I currently have the following csv writer class:
class csvwriter():
writer = None
writehandler = None
@classmethod
def open(cls,file):
cls.writehandler = open(file,'wb')
cls.writer = csv.writer(cls.writehandler, delimiter=',',quotechar='"', quoting=csv.QUOTE_NONNUMERIC)
@classmethod
def write(cls,arr):
cls.writer.writerow(arr)
@classmethod
def close(cls):
cls.writehandler.close()
which can generate proper csv files without ever having to store the full array in memory at a single time.
However, the files created through use of this code can be quite large, so I'm looking to compress them, rather than writing them uncompressed. (In order to save on disk usage). I can't effectively store the file in memory either, as I'm expecting files of well over 20gb to be a regular occurence.
The recipients of the resulting files are generally not sysadmins of their PCs, nor do they all use linux, so I'm constrained in the types of algorithms I'm able to use for this task. Preferably, the solution would use a compression scheme that's natively readable (no executables required) in Windows, OSX and any linux distribution.
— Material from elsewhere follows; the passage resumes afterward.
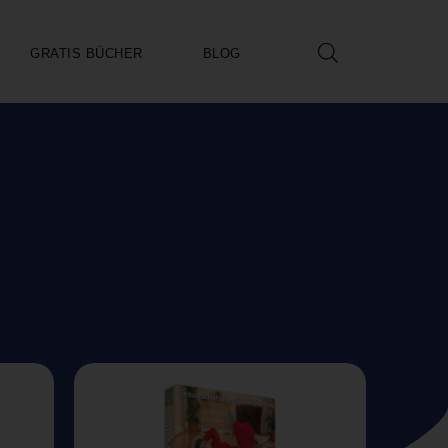
GRATIS BÜCHER
BLOG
I've found gzip provides a very handy interface in Python, but reading gzipped files in windows seems like quite a hassle.. Ideally I'd put them in a zip archive, but zip archive don't allow you to append data to files already present in the archive, which then forces me to store the whole file in memory, or write the data away to several smaller files that I would be able to fit in memory.
My question: Is there a solution that would benefit from the best of both worlds? Widespread availability of tools to read the target format on the end-user's machine, and also the ability to append, rather than write the whole file in one go?
Thanks in advance for your consideration!